Selected text START
Do I need to add the prefix "query: " and "passage: " to input texts?

Yes, this is how the model is trained, otherwise you will see a performance degradation.

Here are some rules of thumb:

- Use _"query: "_ and _"passage: "_ correspondingly for **asymmetric tasks** such as passage retrieval in open QA, ad-hoc information retrieval.
- Use **"query: "** prefix for **symmetric tasks** such as semantic similarity, paraphrase retrieval.
- Use **"query: "** prefix if you want to use embeddings as features, such as linear probing classification, clustering.

Ref: <https://huggingface.co/intfloat/e5-base-v2#faq>


#### Uncomment below code block if you are invoking an existing endpoint


In [None]:
# endpoint_name = "gte-base-cc0cc-03Aug2023"
# predictor = Predictor(
#     endpoint_name=endpoint_name,
#     sagemaker_session=session,
#     serializer=JSONSerializer(),
#     deserializer=JSONDeserializer()
# )

In [None]:
sentences = ["That is a happy person", "That is a very happy person"]

embeddings = predictor.predict(sentences)

print(f"Embedding dimensions: {len(embeddings[0])}")
print(embeddings[0])

### Cleanup


In [None]:
# predictor.delete_model()
# predictor.delete_endpoint()
Selected text END
Source information START
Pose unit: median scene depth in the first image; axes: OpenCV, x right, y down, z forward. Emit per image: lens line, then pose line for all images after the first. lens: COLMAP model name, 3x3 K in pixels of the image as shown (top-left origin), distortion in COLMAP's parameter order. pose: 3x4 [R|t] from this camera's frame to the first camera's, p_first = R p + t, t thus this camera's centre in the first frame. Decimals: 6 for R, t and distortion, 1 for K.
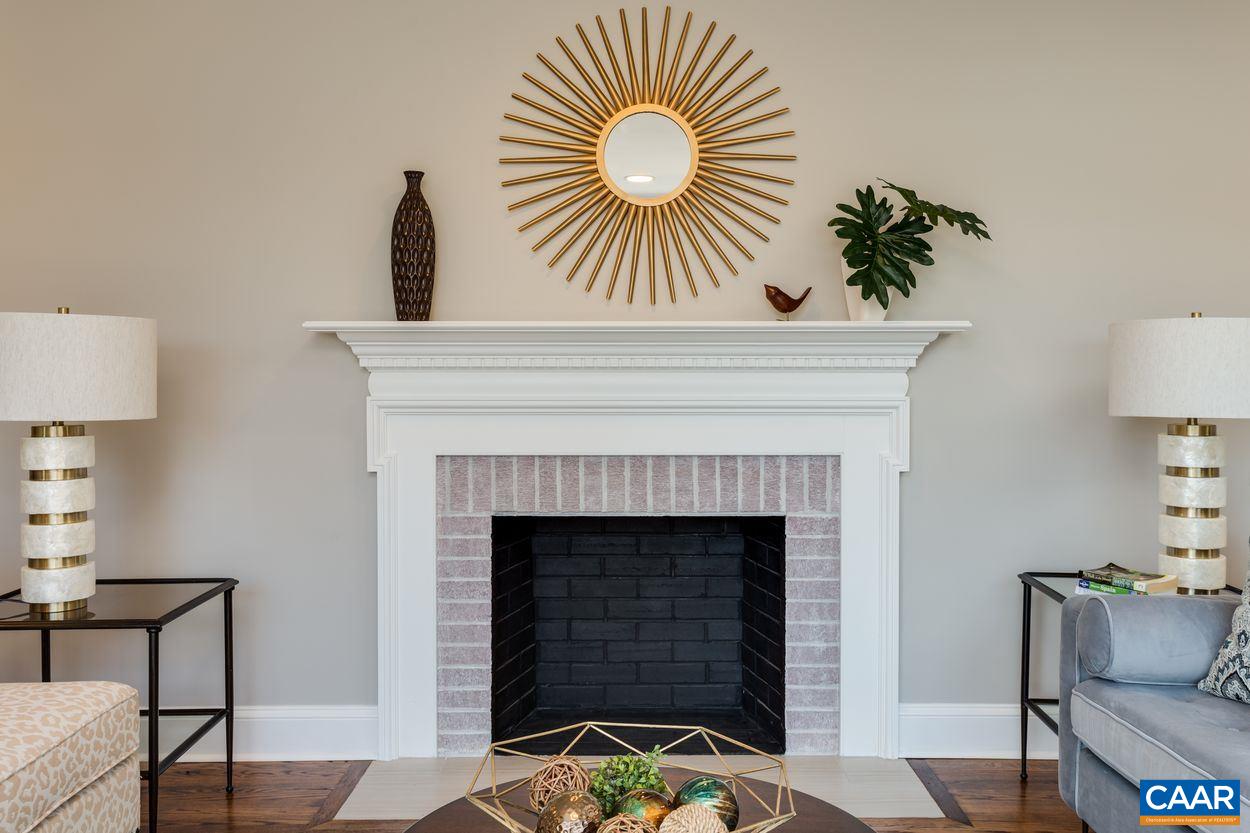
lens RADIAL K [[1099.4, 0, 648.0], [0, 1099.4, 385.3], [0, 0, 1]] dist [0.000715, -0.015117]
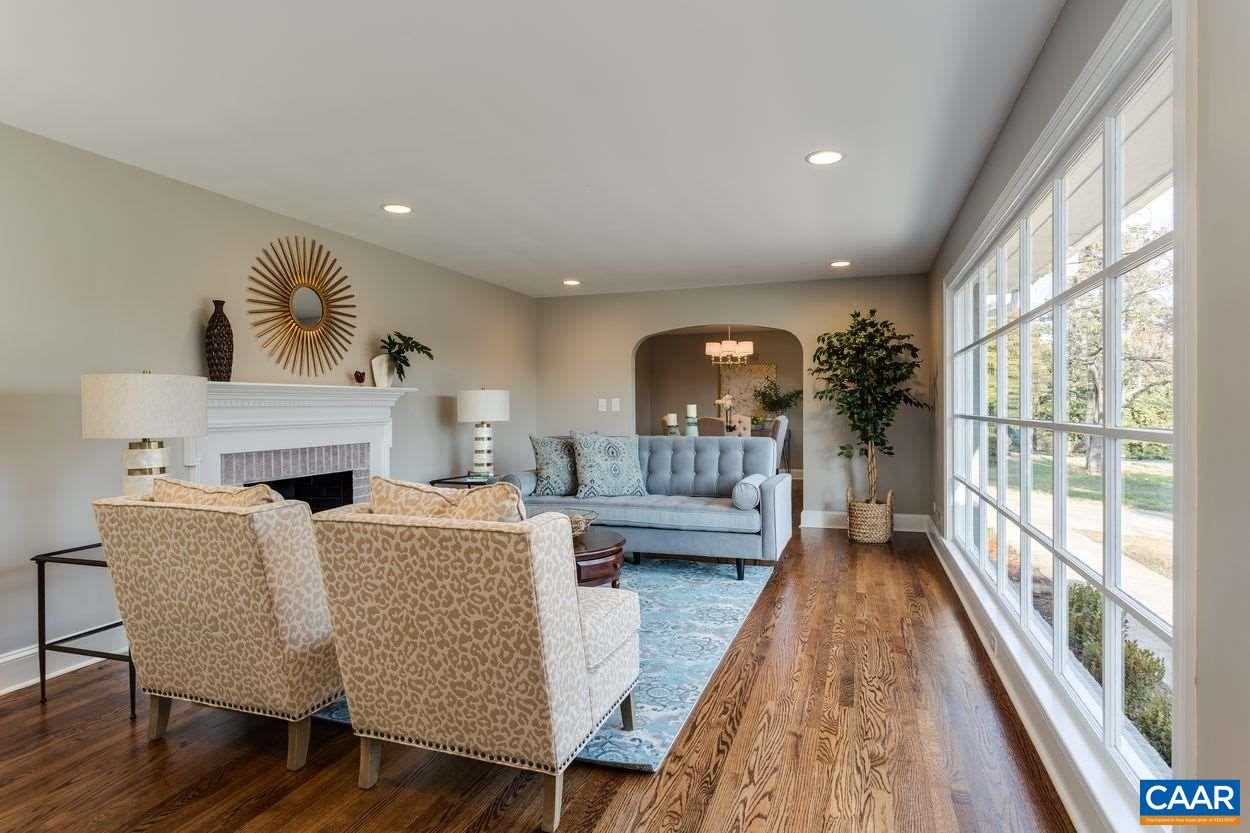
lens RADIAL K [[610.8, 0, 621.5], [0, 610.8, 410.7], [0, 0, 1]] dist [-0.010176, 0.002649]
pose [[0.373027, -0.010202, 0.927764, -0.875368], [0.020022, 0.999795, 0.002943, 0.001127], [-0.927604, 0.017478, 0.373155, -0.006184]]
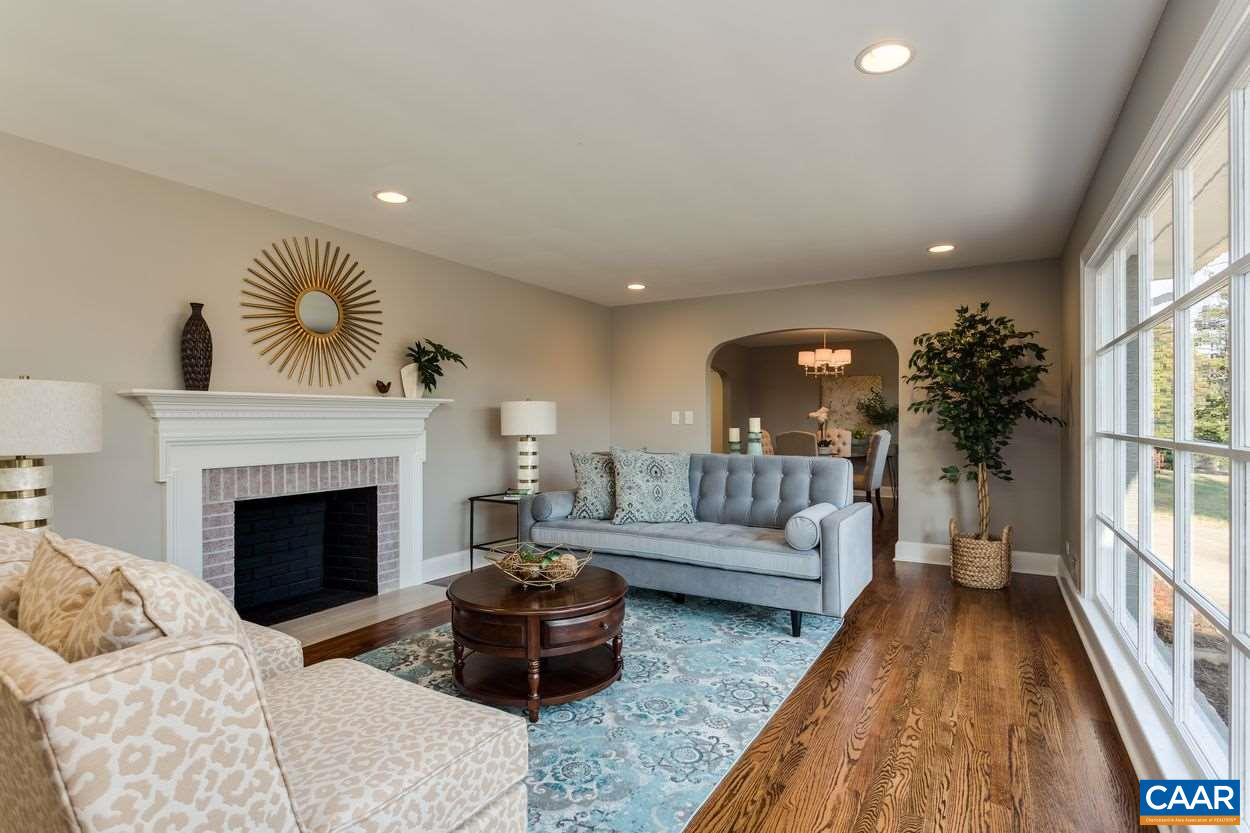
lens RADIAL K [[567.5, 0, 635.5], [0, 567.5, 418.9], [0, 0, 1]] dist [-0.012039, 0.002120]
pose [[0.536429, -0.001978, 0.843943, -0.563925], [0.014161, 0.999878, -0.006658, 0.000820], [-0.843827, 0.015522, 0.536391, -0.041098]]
Source information END
Source information START
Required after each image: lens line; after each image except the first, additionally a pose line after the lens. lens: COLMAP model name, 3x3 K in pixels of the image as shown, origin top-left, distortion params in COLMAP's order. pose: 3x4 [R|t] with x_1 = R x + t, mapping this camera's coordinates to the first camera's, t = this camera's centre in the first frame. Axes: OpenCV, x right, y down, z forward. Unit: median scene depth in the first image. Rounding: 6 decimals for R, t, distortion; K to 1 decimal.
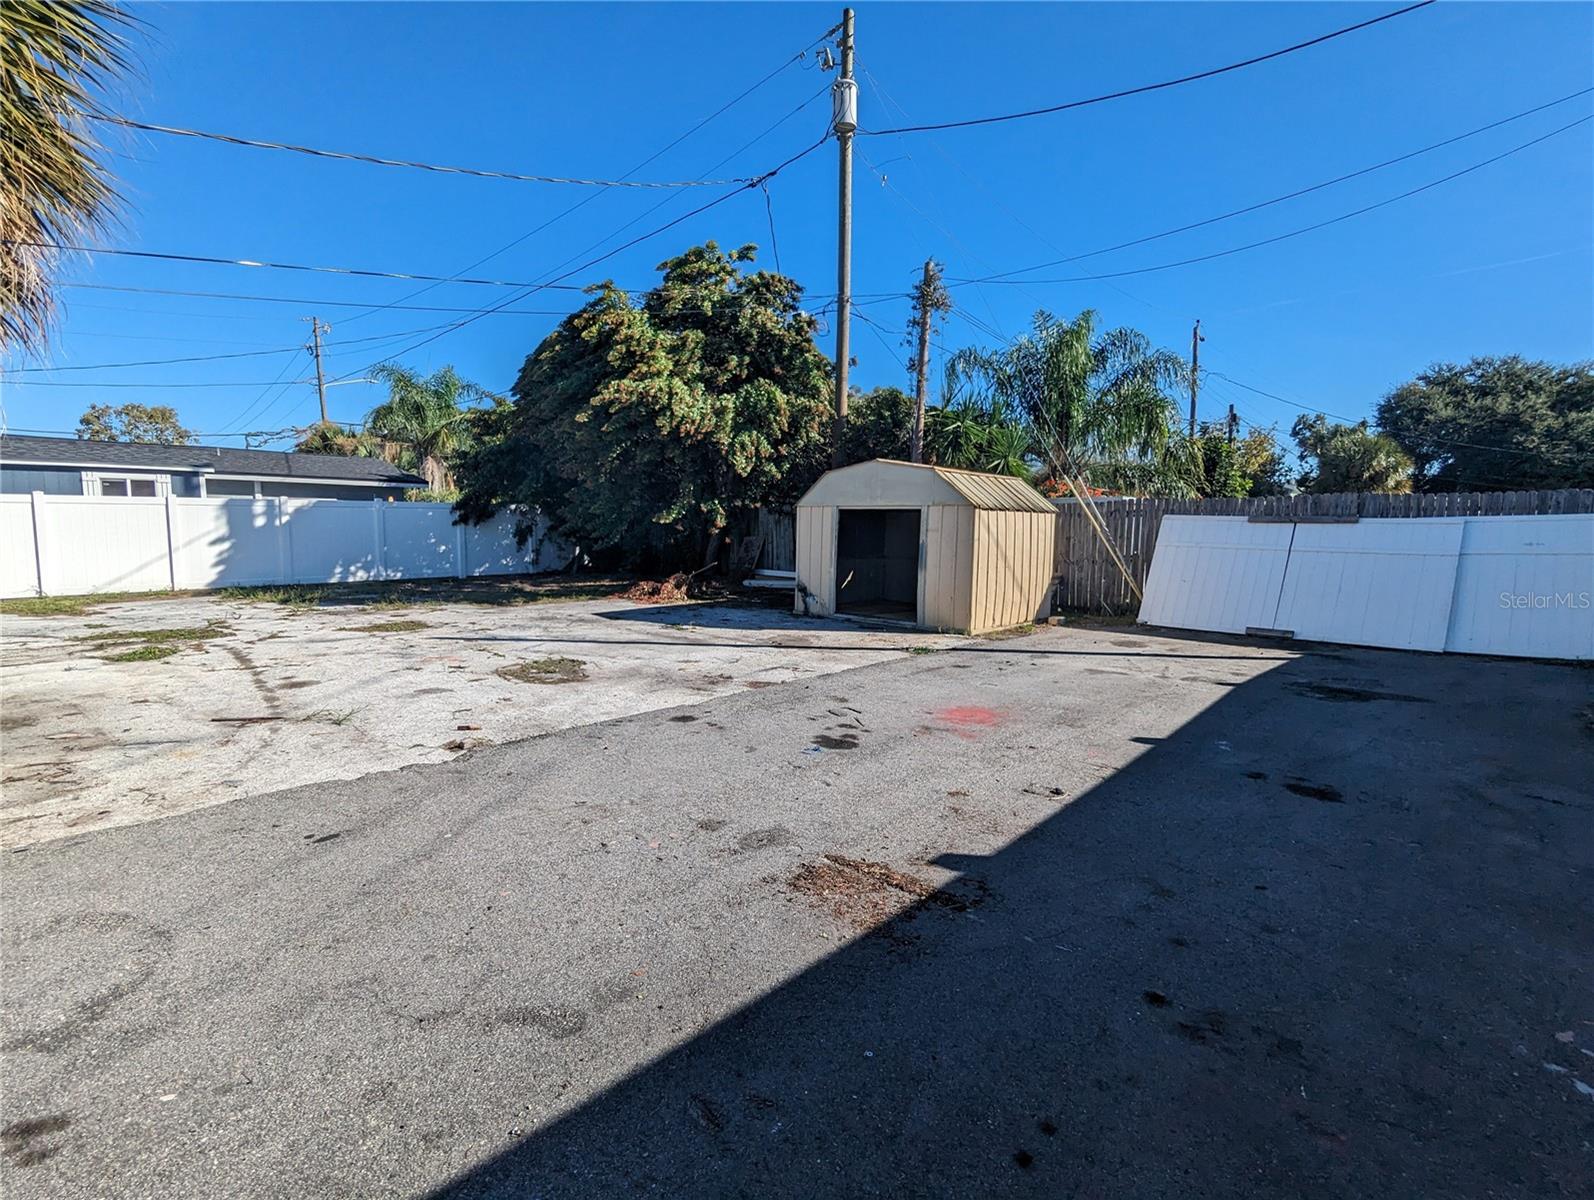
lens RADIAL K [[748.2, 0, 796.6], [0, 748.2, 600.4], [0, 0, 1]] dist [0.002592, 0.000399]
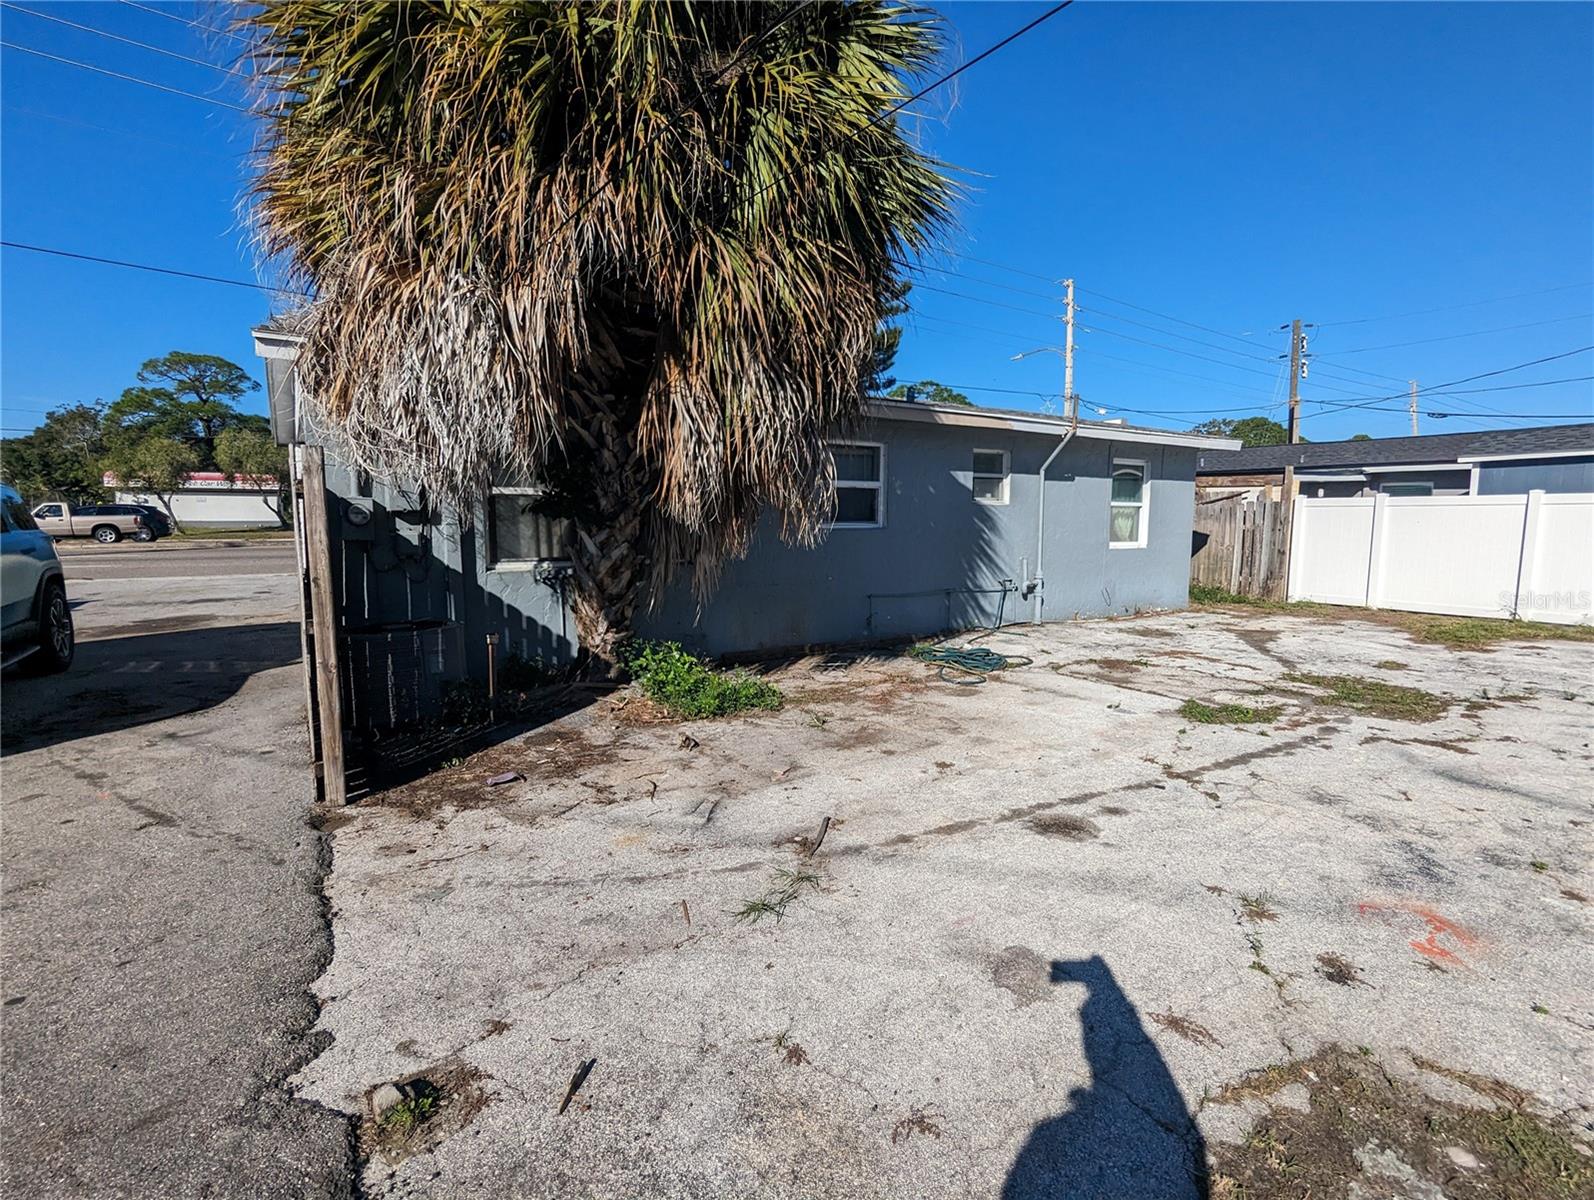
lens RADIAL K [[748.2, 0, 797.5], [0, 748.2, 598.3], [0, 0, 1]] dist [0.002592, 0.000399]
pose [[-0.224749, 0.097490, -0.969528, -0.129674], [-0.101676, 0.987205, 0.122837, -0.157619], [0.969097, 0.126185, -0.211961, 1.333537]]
Source information END
Source information START
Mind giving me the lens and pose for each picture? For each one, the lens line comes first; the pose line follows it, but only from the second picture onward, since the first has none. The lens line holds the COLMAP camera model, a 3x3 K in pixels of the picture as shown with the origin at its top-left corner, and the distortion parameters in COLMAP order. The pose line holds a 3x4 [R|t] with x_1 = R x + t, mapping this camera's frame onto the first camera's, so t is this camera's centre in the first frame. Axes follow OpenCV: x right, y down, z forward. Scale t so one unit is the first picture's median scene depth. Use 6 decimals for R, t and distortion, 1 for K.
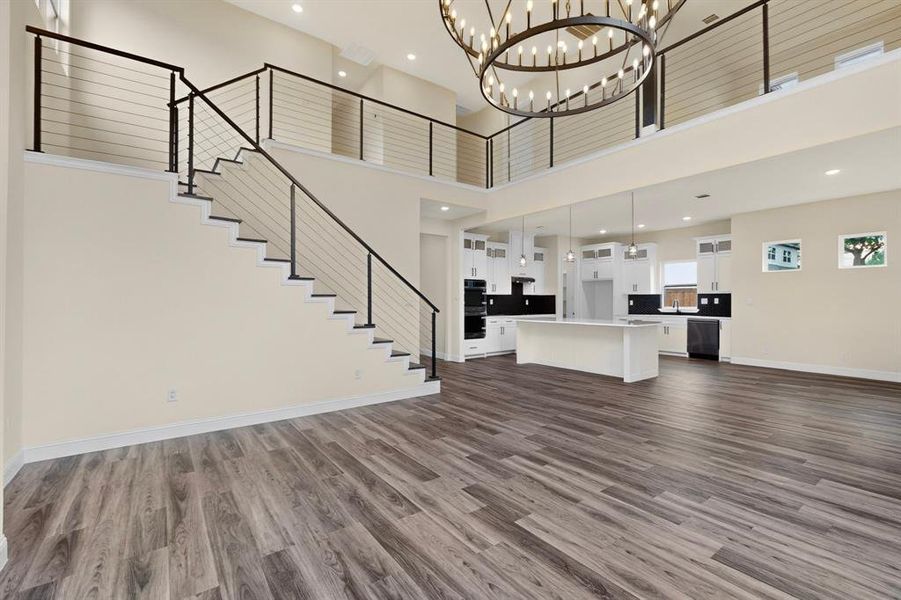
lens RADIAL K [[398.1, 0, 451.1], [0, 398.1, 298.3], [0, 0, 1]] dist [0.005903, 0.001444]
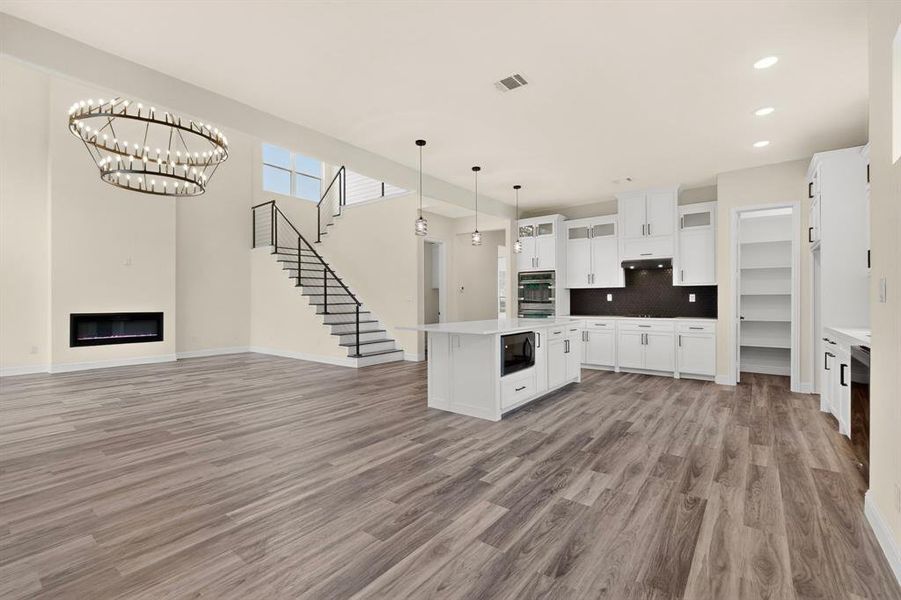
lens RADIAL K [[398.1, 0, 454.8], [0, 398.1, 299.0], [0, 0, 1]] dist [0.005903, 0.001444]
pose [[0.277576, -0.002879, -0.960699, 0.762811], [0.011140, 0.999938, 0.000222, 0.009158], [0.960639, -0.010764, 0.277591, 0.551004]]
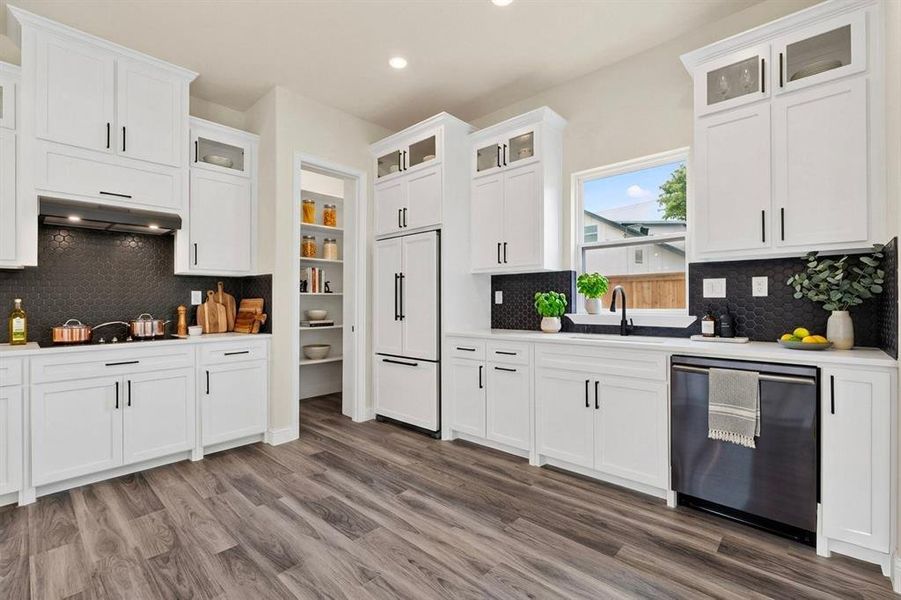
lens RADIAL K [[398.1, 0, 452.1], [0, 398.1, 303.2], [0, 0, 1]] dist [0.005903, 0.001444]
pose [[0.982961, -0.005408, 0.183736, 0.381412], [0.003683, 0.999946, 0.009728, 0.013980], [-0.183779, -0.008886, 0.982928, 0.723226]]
Source information END
### Exercise 1
In the selected text, which prefix should be used for symmetric tasks such as semantic similarity?
### Exercise 2
Rewrite the selected text starting with "embeddings = predictor.predict(sentences)" and going on through "# predictor.delete_endpoint()", replacing "Embedding dimensions" with "Vector length".

### Exercise response 1
The "query: " prefix.

### Exercise response 2
embeddings = predictor.predict(sentences)

print(f"Vector length: {len(embeddings[0])}")
print(embeddings[0])

### Cleanup


In [None]:
# predictor.delete_model()
# predictor.delete_endpoint()